Excerpt:
......
Hi,
I've been looking into other CRC32 implementations for architectures that don't have accelerated
polynomial multiplication (PCLMUL/VMULL for x86-SSE/AVX or ARM-NEON), and there are improvements we
can make, but they make tradeoffs for memory (both for lookup tables and for working set). The
"braiding" approach from zlib seems to be the best publicly available algorithm, and I've
also been developing my own algorithm "chorba" that outperforms both slicing and braiding
depending on the circumstances (it ends up needing to be tuned per CPU).
Memory requirements:
Sarwate (Simon's method from RFC1952): 1kB lookup table
Slicing by 8: 8kB lookup table
Braiding: 8kB lookup table
Chorba 1952: 2kB working set
Chorba 57082: 64kB working set
Chorba 703380: 1MB working set
Chorba 19824364: 32MB working set
In terms of performance, braiding seems to be 1.2-3x faster than slicing by 8
across different systems, whereas chorba depends on the CPU (x86_64 gets better
with higher working set, is even at 64kB and better with 1MB or 32MB, ARM seems
to be better cross the board, Raspberry Pi 4 is better at 2kB and gets worse
after that).
What sort of parameters would be important and what expectations will
users/maintainers have? For example, coreutils cksum reads a rolling 65kB
buffer and operates on that, whereas gzip seems to take much larger chunks; are
there any systems that would appreciate a low-mem mode? Is it a downside that
different architectures would need to choose different parameters to benefit
from the speedup?
......
Given data:
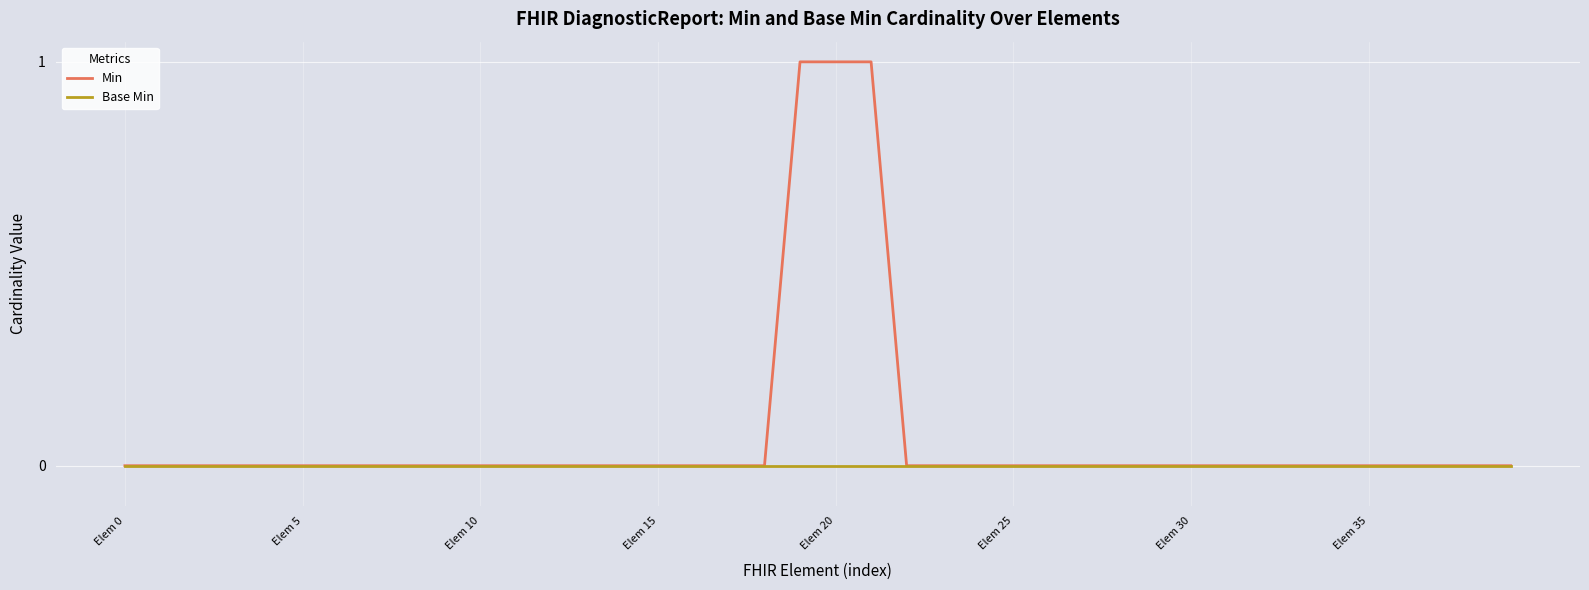

Which series has the widest spread of values?

Min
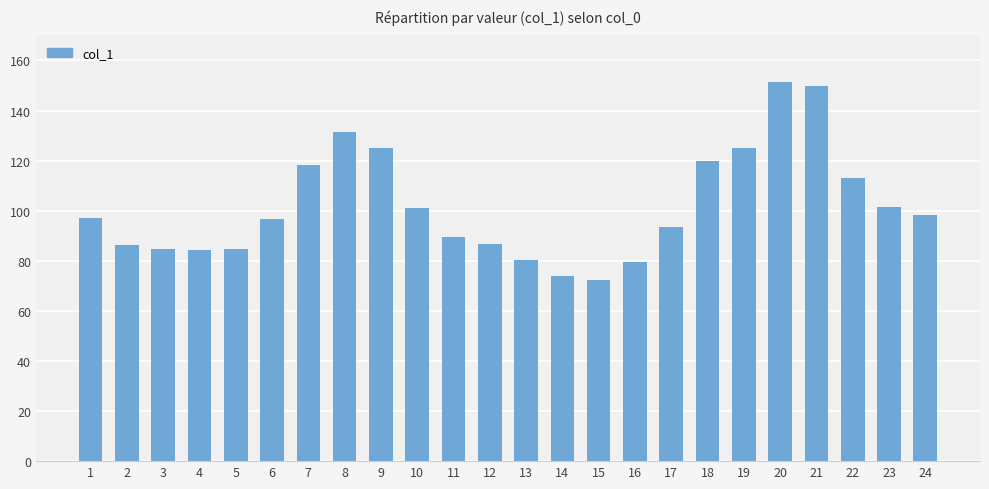

The value at 20 is 151.5. True or false?

True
......
Work task:
Can you repeat, word for word, the part of the CRC32 post that opens with "What sort of" and closes with "from the speedup?"?

Output of the exercise:
What sort of parameters would be important and what expectations will
users/maintainers have? For example, coreutils cksum reads a rolling 65kB
buffer and operates on that, whereas gzip seems to take much larger chunks; are
there any systems that would appreciate a low-mem mode? Is it a downside that
different architectures would need to choose different parameters to benefit
from the speedup?